Police in the German city of Potsdam are investigating a device filled with nails found next to a Christmas market.
The device, that also held batteries and wires, was sent to a pharmacy in the city south-west of Berlin.
Police initially said there were explosives inside, but then clarified there was no detonator.
Germany is on a heightened terror alert, a year after 12 people died in an Islamist attack at a Berlin Christmas market.
The device was found near Brandenburgerstrasse in the centre of Potsdam, which has a number of other Christmas markets.
A police spokesman said an X-ray scan was conducted on the device, which found that it had nails inside. It was then made safe.
The Interior Minister for Brandenburg, Karl-Heinz Schröter, said police were searching the area in case more devices were sent.
"We just don't know at this point if this was a device that could have actually exploded, or a fake, or a test," he said.

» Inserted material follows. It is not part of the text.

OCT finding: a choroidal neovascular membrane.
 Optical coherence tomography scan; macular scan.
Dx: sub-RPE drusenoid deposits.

More than 2,600 Christmas markets opened across Germany on Monday. They bring in an estimated £2bn (€2.3bn; $2.7bn) of business a year.

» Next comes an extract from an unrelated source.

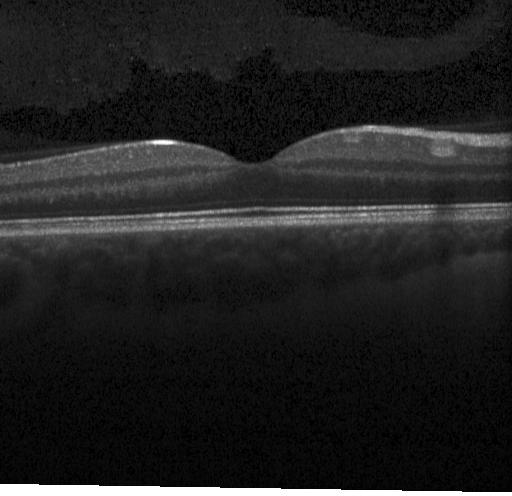 Fovea-centered, retinal OCT cross-section. Diagnosis: neither choroidal neovascularization, diabetic macular edema, nor drusen.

There is an increased police presence in city centres this year and car barriers have been put up around some Christmas markets.
Germany's interior ministry said this week that the risk of an attack on its territory or in Europe was "continuously high".
In last December's Berlin Christmas market attack, Anis Amri, a Tunisian asylum seeker, hijacked a lorry and killed its driver before ramming it into shoppers, killing another 11 people.